Para o tucano, a saída de Temer e a escolha de um presidente pelo
Congresso hoje é uma "forte possibilidade". A transição, defende, deve
ser feita "com Temer, não contra ele".
Nesse cenário, Goldman não apoia um acordo com a oposição para
suspender as reformas previdenciária e trabalhista até que um novo
governo seja eleito em 2018, como sugeriu o governador do Maranhão,
Flávio Dino, em entrevista à BBC Brasil. O tucano tampouco vê a
possibilidade de negociação direta entre os ex-presidentes Fernando
Henrique Cardoso e Luiz Inácio Lula da Silva, em busca de uma saída para
a crise.
"Para o país, seria a melhor solução ele (Temer) entregar (o cargo) e
nós mantermos o conjunto de forças políticas que estão hoje propondo as
reformas que o país tem que fazer", disse o tucano.
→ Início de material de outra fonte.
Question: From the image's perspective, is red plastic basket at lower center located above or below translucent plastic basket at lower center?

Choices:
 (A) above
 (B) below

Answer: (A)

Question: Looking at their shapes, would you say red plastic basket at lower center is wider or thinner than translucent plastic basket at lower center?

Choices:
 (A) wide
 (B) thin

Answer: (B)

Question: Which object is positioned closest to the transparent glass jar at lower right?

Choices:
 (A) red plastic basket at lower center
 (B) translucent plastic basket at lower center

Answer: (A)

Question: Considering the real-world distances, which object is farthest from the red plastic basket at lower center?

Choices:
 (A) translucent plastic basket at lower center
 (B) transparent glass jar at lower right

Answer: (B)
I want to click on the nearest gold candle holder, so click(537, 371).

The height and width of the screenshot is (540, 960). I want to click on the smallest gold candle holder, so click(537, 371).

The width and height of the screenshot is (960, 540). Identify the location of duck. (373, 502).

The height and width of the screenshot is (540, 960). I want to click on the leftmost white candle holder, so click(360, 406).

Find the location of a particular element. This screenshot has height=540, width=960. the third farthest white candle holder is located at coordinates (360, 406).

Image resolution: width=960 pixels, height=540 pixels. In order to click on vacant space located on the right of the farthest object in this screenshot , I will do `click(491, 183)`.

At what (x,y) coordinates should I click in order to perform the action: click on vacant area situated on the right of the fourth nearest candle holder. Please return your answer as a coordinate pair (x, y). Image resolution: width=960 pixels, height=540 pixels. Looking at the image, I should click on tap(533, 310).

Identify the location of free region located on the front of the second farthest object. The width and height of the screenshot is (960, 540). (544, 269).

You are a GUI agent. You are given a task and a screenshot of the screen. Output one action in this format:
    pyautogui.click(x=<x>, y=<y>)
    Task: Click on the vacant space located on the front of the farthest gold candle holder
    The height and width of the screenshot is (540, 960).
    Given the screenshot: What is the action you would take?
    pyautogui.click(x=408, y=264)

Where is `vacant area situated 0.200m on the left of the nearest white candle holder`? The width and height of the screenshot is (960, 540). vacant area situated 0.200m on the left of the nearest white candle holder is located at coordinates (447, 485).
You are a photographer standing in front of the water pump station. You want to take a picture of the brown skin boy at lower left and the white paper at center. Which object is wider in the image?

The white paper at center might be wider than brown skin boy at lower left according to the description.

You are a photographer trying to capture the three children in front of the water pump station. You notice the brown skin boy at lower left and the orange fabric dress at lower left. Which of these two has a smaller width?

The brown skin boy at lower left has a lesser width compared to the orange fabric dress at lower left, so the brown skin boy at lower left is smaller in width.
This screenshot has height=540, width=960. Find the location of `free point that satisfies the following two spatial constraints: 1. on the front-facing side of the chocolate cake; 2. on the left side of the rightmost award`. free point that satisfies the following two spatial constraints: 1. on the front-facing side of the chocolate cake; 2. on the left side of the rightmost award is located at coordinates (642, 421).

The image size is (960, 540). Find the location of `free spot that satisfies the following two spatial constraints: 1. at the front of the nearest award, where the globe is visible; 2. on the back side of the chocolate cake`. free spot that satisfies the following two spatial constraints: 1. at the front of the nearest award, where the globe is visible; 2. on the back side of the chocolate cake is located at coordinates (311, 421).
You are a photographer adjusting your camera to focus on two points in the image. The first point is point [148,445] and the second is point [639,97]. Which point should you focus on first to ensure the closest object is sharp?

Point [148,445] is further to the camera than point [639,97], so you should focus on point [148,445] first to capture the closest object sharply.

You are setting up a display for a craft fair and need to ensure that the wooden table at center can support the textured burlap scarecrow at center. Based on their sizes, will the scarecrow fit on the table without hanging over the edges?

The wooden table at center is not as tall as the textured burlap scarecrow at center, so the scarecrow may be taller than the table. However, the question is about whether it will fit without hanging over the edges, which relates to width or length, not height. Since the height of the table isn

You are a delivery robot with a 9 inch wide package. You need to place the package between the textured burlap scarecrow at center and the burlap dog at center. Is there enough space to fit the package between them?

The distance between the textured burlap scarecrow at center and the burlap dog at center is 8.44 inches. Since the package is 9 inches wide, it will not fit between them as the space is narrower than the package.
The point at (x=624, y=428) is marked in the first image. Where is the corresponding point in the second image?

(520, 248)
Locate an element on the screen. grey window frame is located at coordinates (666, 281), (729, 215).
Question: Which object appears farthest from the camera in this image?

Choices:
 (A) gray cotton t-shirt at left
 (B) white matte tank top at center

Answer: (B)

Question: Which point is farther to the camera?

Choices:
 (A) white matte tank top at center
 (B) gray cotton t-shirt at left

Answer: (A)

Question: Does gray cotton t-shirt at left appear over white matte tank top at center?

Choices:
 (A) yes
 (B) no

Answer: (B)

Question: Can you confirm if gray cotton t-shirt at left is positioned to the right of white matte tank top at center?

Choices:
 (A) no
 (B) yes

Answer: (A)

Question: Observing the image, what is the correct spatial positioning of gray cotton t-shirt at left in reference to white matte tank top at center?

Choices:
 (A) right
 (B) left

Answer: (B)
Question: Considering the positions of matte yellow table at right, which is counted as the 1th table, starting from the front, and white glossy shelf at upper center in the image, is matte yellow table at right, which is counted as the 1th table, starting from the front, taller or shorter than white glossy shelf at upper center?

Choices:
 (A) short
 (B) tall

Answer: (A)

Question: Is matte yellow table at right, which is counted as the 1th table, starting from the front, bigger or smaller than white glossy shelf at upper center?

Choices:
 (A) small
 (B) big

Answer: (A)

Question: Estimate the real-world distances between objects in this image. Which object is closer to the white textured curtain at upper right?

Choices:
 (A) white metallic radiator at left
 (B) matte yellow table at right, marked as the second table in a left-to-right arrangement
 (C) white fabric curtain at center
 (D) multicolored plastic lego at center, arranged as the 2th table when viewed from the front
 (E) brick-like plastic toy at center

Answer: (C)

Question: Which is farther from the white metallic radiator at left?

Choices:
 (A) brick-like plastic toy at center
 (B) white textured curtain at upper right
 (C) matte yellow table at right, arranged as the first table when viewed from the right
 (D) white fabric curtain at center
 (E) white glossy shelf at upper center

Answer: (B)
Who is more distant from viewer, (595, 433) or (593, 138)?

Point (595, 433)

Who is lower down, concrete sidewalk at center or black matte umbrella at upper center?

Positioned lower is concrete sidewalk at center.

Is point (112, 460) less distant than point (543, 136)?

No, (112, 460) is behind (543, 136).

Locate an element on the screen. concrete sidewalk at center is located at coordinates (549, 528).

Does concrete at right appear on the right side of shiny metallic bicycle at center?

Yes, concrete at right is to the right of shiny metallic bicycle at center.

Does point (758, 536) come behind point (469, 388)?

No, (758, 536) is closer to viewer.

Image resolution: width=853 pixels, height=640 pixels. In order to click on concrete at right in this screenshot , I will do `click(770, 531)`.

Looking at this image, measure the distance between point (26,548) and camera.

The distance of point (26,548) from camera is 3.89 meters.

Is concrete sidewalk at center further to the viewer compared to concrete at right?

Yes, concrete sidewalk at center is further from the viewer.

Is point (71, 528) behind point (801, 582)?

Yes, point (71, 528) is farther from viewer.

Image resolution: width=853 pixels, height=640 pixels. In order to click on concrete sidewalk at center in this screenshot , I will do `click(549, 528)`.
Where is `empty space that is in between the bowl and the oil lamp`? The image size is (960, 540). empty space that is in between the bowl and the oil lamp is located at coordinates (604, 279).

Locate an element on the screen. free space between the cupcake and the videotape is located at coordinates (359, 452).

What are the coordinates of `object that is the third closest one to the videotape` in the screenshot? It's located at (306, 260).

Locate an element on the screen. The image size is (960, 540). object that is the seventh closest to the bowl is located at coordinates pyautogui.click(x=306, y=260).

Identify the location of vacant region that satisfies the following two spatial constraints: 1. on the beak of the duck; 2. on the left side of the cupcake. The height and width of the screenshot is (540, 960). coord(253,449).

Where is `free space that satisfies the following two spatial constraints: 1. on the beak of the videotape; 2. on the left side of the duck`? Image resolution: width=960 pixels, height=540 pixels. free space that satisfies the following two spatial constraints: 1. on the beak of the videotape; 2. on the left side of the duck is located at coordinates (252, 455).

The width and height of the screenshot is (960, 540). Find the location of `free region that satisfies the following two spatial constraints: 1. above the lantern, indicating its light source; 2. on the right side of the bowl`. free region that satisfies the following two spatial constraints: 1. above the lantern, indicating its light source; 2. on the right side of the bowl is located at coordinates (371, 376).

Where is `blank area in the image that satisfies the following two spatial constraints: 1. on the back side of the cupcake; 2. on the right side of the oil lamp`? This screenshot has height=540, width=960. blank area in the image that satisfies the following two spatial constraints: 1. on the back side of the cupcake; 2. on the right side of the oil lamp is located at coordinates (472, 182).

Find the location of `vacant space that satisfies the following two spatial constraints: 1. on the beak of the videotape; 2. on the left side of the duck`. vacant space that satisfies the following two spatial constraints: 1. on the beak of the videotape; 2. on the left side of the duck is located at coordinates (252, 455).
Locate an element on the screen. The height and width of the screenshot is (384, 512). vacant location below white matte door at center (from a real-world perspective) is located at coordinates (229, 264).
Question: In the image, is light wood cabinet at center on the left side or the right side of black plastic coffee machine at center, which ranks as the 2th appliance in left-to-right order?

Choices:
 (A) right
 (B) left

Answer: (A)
Goldman não quis apontar nomes para suceder Temer, mas indicou que ser
investigado ou ter ligação com empresas investigadas não seria
empecilho, na sua visão.
Por outro lado, o ex-governador de São Paulo negou a possibilidade de
um acordo para dar imunidade a Temer contra risco de prisão após
eventual renúncia, assim como garantir que ministros hoje investigados
sejam mantidos nos cargos para não perder o foro privilegiado. "Seria
uma negociação política de quinta categoria", afirmou.